Stephenson said the warnings could prompt some to spend less time scrolling — or put the apps down all together.
“If you had expected big tobacco to make cigarettes less addictive in the ‘50s and ‘60s, you would have been sorely mistaken. They would never have done that. Addiction was their business model. And the same thing is true for big tech,” Stephenson said.
Minnesota House of Representatives. Photo by Michele Jokinen
Failure to add the labels could be met with investigation and civil punishment. Social media platforms would also have to provide resources to address adverse mental health outcomes — like contacts for the Suicide and Crisis Hotline 988.
Erich Mische, CEO of Suicide Awareness Voices of Education, or SAVE, said that’s important.

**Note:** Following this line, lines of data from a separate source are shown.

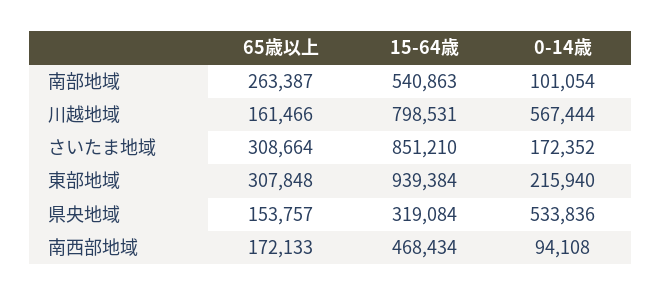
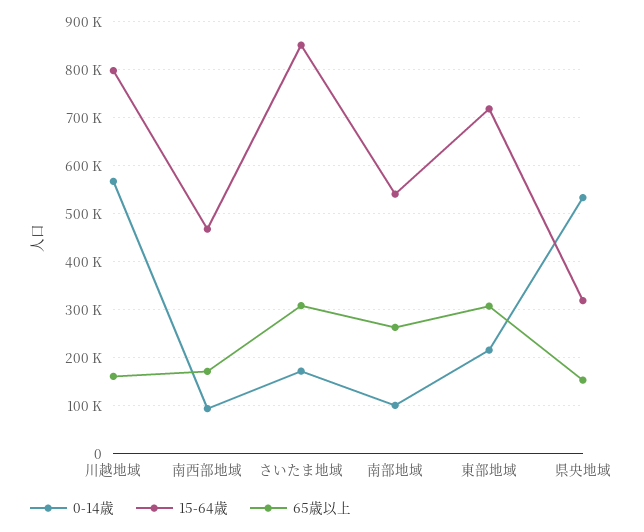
  {
    "65歳以上": {
      "南部地域": 263387,
      "川越地域": 161466,
      "さいたま地域": 308664,
      "東部地域": 307848,
      "県央地域": 153757,
      "南西部地域": 172133
    },
    "15-64歳": {
      "南部地域": 540863,
      "川越地域": 798531,
      "さいたま地域": 851210,
-     "東部地域": 939384,
+     "東部地域": 720000,
      "県央地域": 319084,
      "南西部地域": 468434
    },
    "0-14歳": {
      "南部地域": 101054,
      "川越地域": 567444,
      "さいたま地域": 172352,
      "東部地域": 215940,
      "県央地域": 533836,
      "南西部地域": 94108
    }
  }

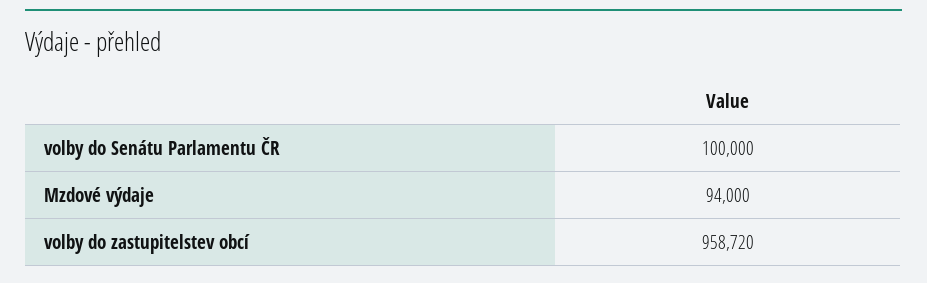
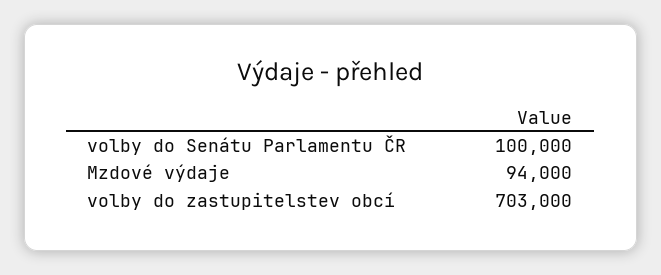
  {
    "volby do Senátu Parlamentu ČR": 100000,
    "Mzdové výdaje": 94000,
-   "volby do zastupitelstev obcí": 958720
+   "volby do zastupitelstev obcí": 703000
  }

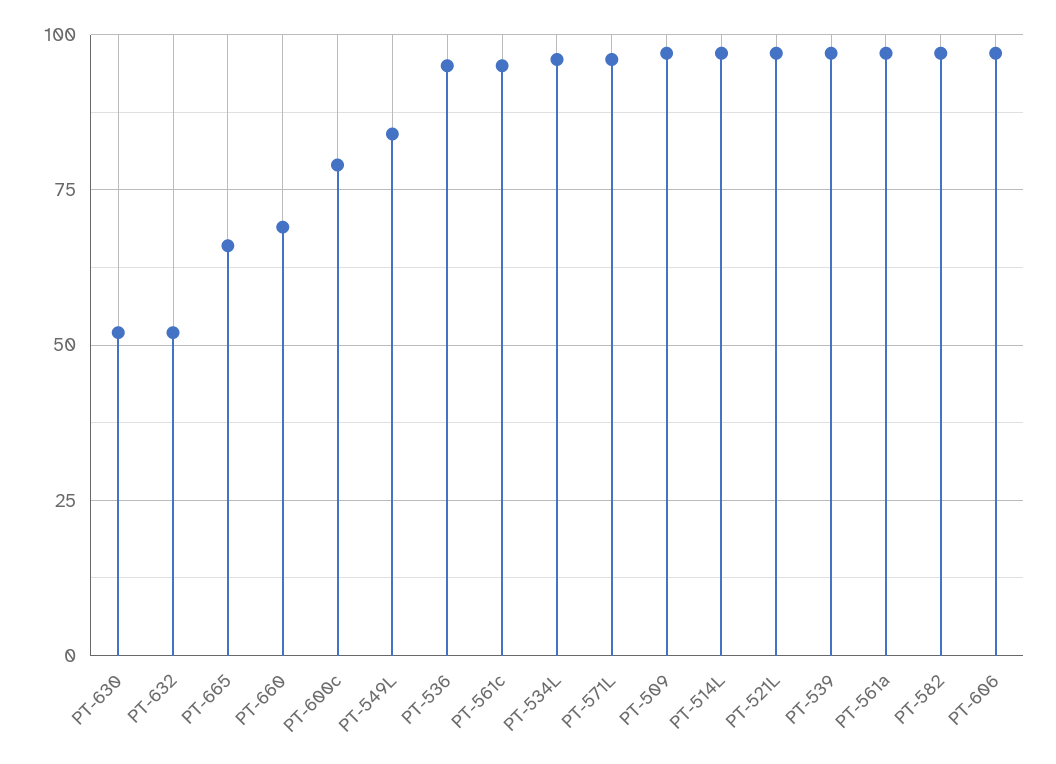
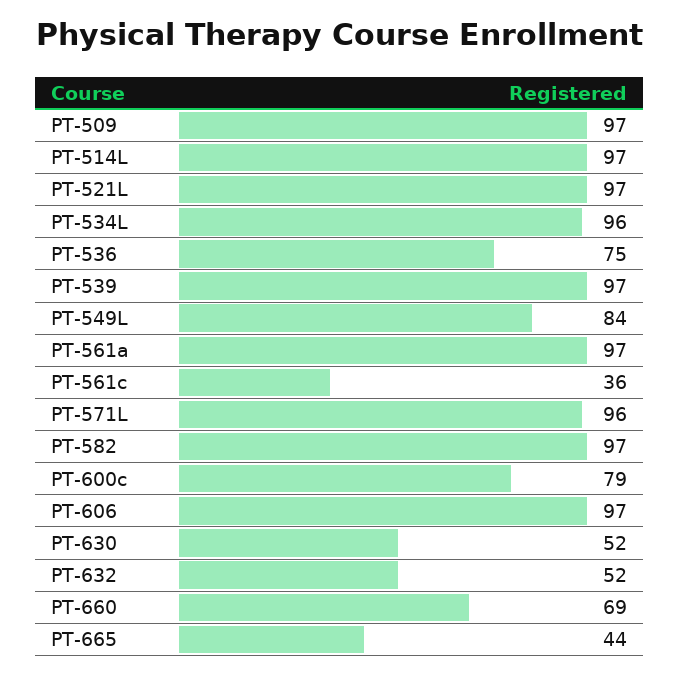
  {
    "PT-630": 52,
    "PT-632": 52,
-   "PT-665": 65,
+   "PT-665": 44,
    "PT-660": 69,
    "PT-600c": 79,
    "PT-549L": 84,
-   "PT-536": 95,
+   "PT-536": 75,
-   "PT-561c": 95,
+   "PT-561c": 36,
    "PT-534L": 96,
    "PT-571L": 96,
    "PT-509": 97,
    "PT-514L": 97,
    "PT-521L": 97,
    "PT-539": 97,
    "PT-561a": 97,
    "PT-582": 97,
    "PT-606": 97
  }

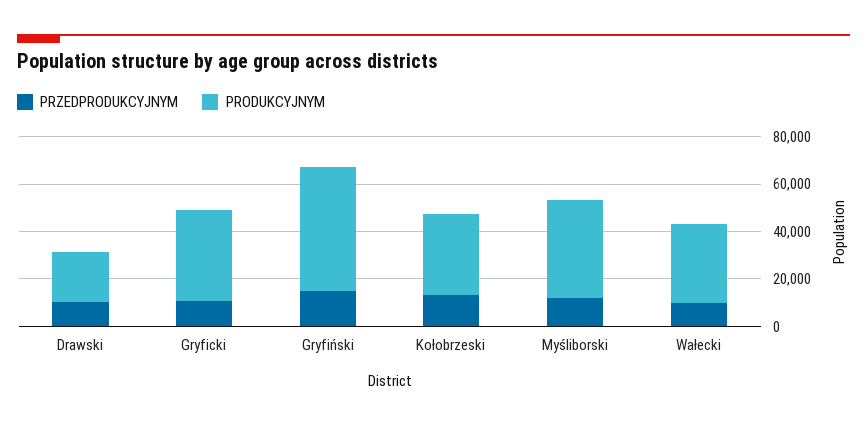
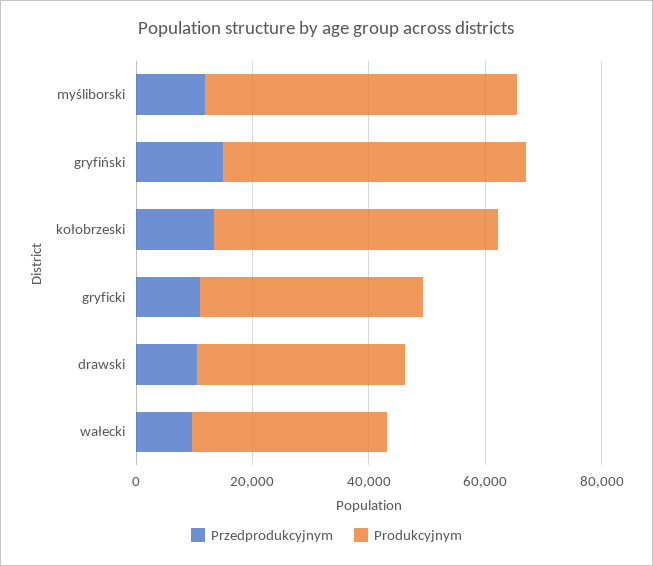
  {
    "PRZEDPRODUKCYJNYM": {
      "Drawski": 10000,
      "Gryficki": 10000,
      "Gryfiński": 15000,
      "Kołobrzeski": 15000,
      "Myśliborski": 10000,
      "Wałecki": 10000
    },
    "PRODUKCYJNYM": {
-     "Drawski": 20000,
+     "Drawski": 35000,
      "Gryficki": 40000,
      "Gryfiński": 50000,
-     "Kołobrzeski": 35000,
+     "Kołobrzeski": 50000,
-     "Myśliborski": 40000,
+     "Myśliborski": 55000,
      "Wałecki": 35000
    }
  }

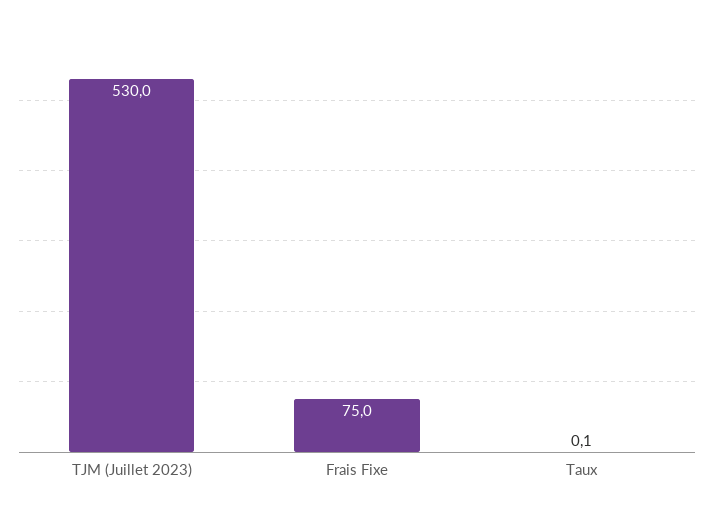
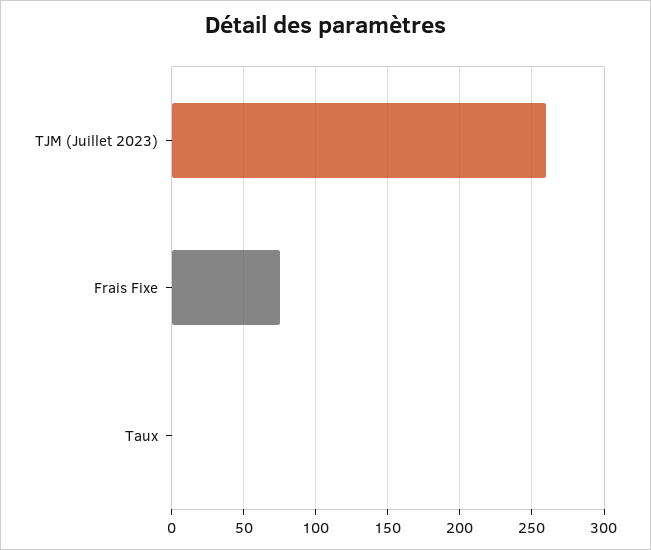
  {
-   "TJM (Juillet 2023)": 530,
+   "TJM (Juillet 2023)": 260,
    "Frais Fixe": 75,
    "Taux": 0.1
  }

“Warning labels at the end of the day are not the end all be all solution to protecting young people online, but warning labels serve as a really powerful tool for educating the public, making them aware that the things that are taking place on social media pose a significant danger to the life safety of their children,” Mische said.
The bill faced some opposition from Republicans at the Capitol who said it could limit free speech. But others supported the proposal, saying the impacts of social media on young people require a tougher response.
NetChoice, a group that represents social media companies, said it will ask lawmakers to roll back the law over the next year. And if that fails, they could take the state to court.
“It does, I think, force the companies to essentially denigrate themselves in ways that they would otherwise choose not to,” said Paul Taske, co-director of the group’s litigation center. “We’ve had courts across the country say that you can’t compel private actors to act as the mouthpiece for the state to promulgate the state's preferred message.”
NetChoice sued the state over a law that took effect earlier this month that requires social media companies to notify users about how their algorithms recommend content for them. Taske said rather than compelling the companies to post warning labels, the state should educate Minnesotans about potential issues for young people that choose to use the sites.
“The government has the ability to go and use its own voice, its own bully pulpit, its own pedestal to try and get its message across,” Taske said. “The problem here is that it’s trying to compel private companies to disseminate a message for it.”
Bridgette Norring is hoping the new law sticks. Norring’s son, Devin, died of a drug overdose in 2020 after taking a pill he thought was Percocet to treat tooth pain and severe migraines he was dealing with. He got the drug from another teen in his community selling on Snapchat.
“I think if Devin would have seen a warning or had something in place that said, ‘Hey, you know this is what you have to look forward to online, or you’ve been on too long.’ I think that would have prompted him to, you know, acknowledge that he’s been on there too long, and put the phone down and go find something different to do,” Norring said.
A provision that didn’t make it into the bill that became law would also have required the companies to provide periodic reminders to users of how long they’d spent on the sites.
Norring says she frequently speaks with young people to raise awareness about the dangers of fentanyl and potential adverse impacts of social media and frequently hears that the sites stir anxiety for young users.
“They’re not sleeping well, and they’re constantly on there, scrolling all hours of the day,” she said. “So a big piece of the social media warning label bill is providing resource information, you know, the National Suicide Hotline information. And I think that’s going to be a huge part of this as well, just providing resources to kids that need it.”
Barring a successful legal challenge, the warning labels will take effect July 1, 2026.